## Direction
Print every line of the entries below word for word, omitting the pictures.

[Dataset entries]
☆ ☆ ☆ ☆ ☆

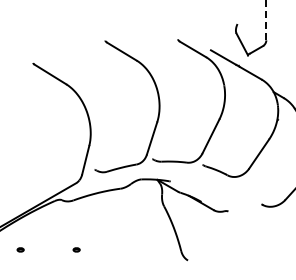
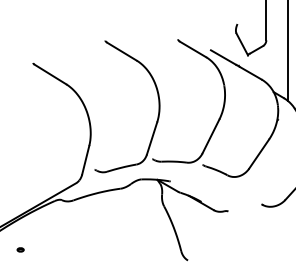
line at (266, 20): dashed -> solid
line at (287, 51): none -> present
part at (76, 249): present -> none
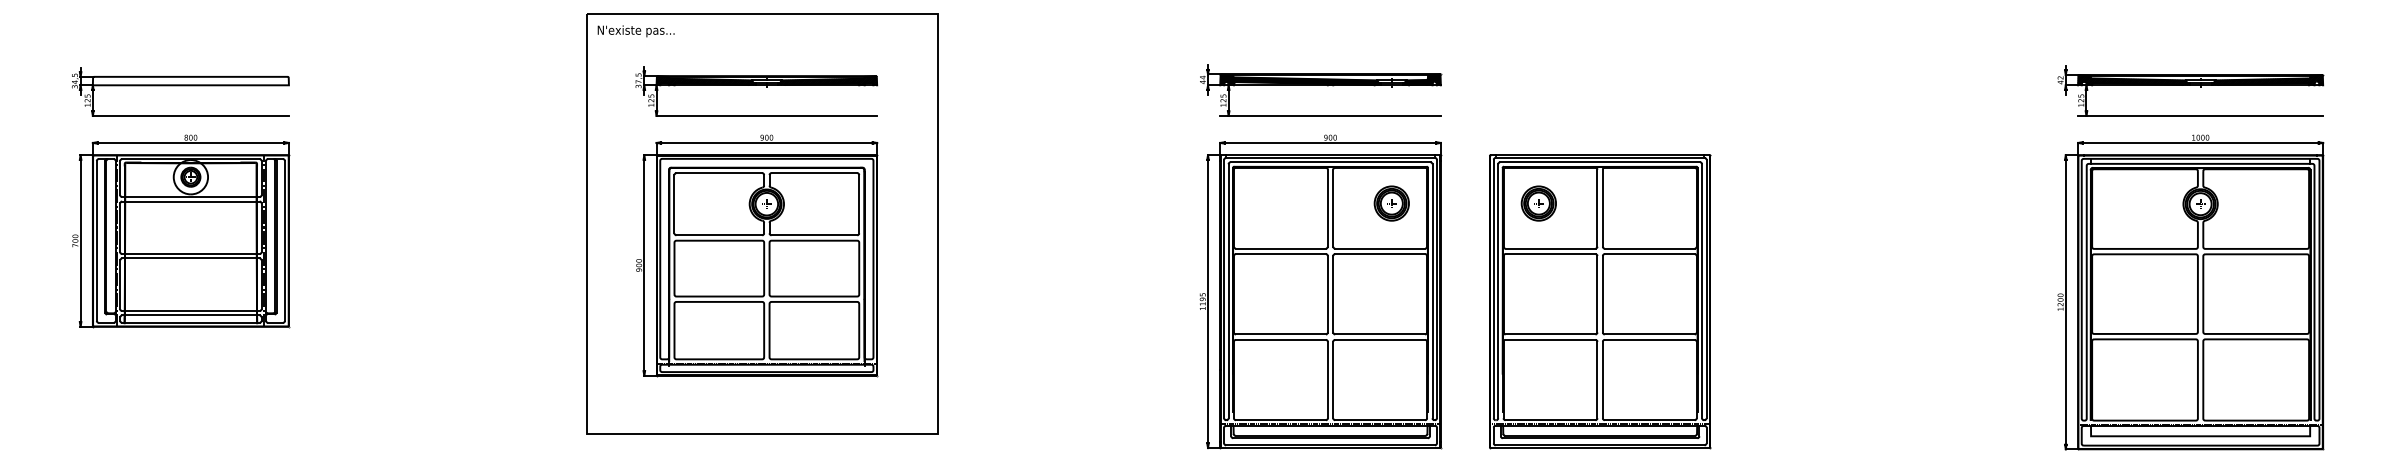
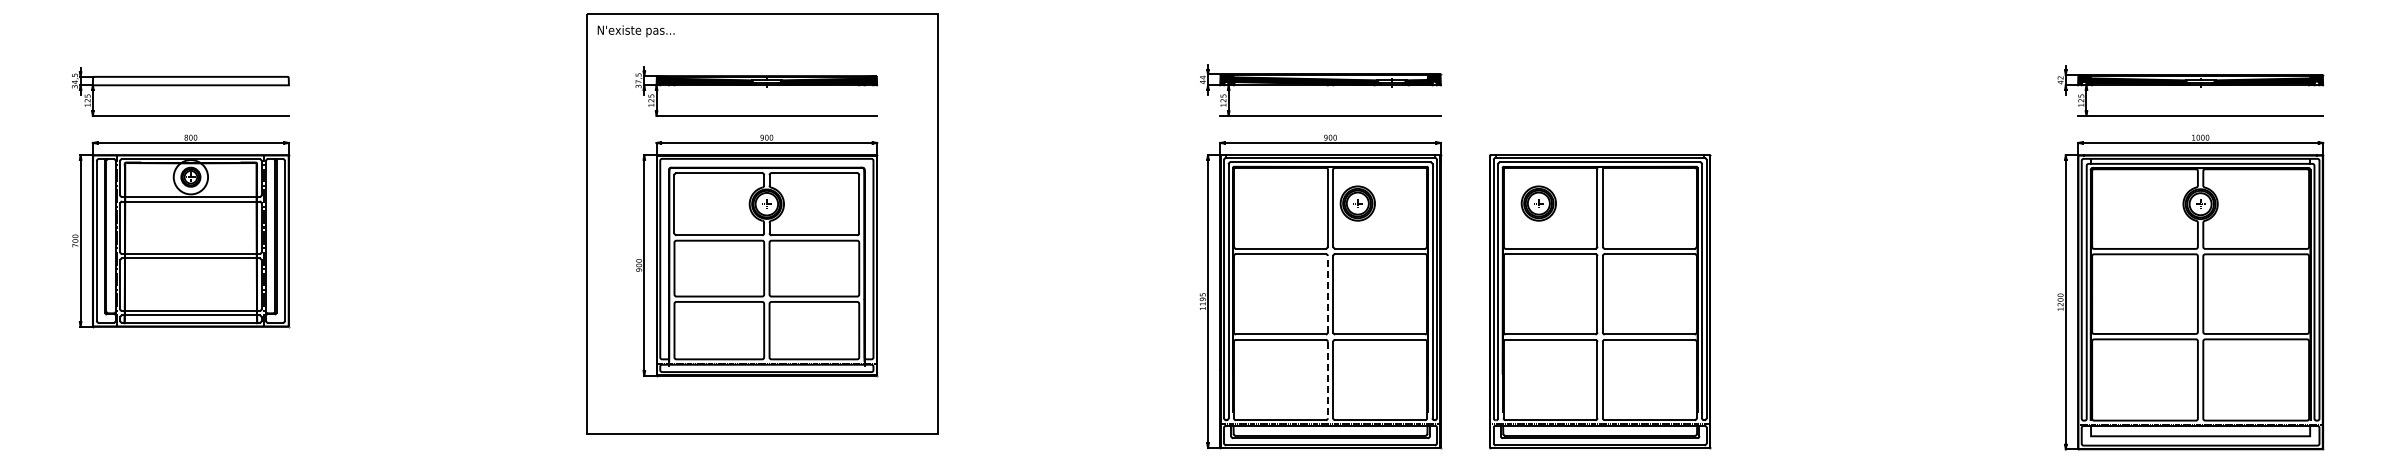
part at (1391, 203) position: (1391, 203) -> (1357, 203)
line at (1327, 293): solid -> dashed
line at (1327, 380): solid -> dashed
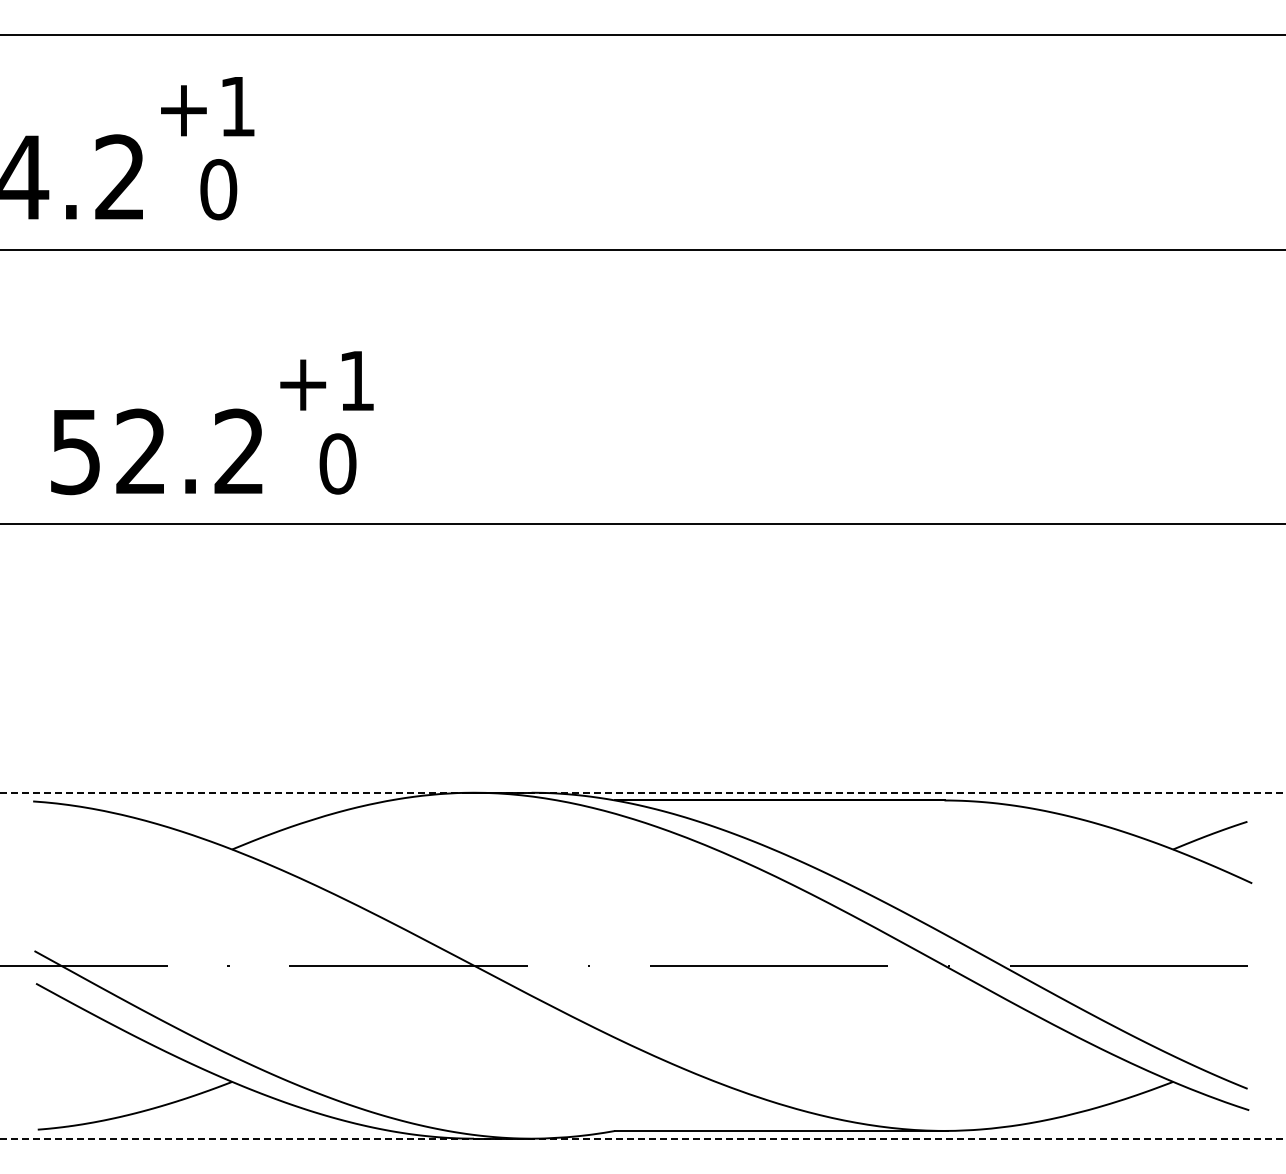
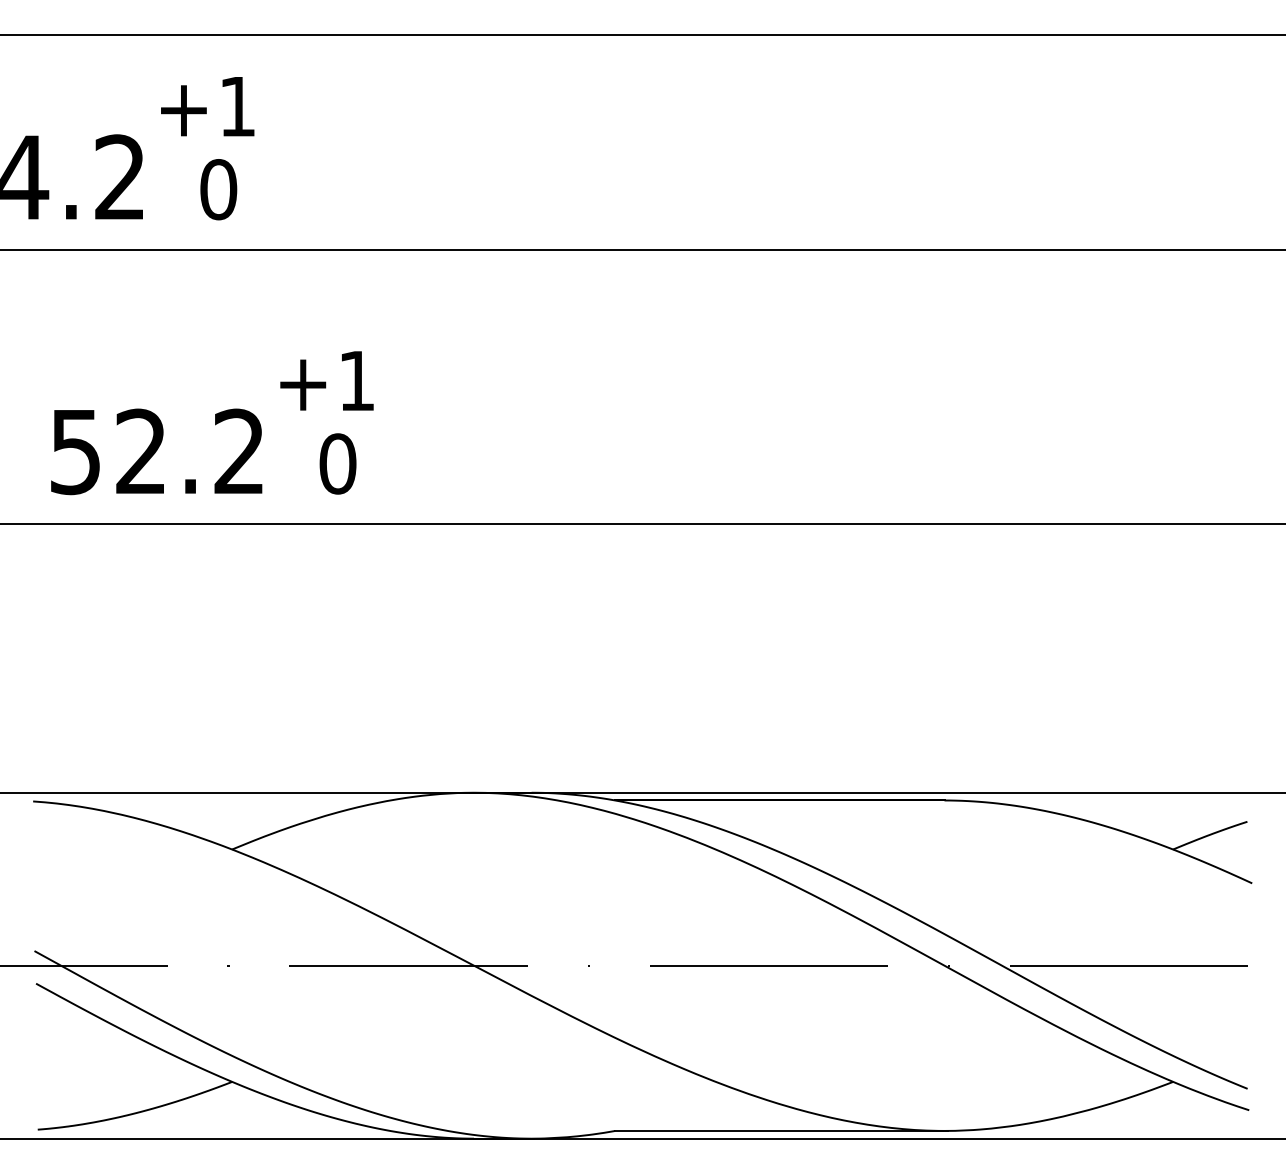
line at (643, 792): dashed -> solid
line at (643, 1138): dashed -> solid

☆ ☆ ☆ ☆ ☆

## Expected answer
line at (266, 20): dashed -> solid
line at (287, 51): none -> present
part at (76, 249): present -> none
part at (1391, 203) position: (1391, 203) -> (1357, 203)
line at (1327, 293): solid -> dashed
line at (1327, 380): solid -> dashed
line at (643, 792): dashed -> solid
line at (643, 1138): dashed -> solid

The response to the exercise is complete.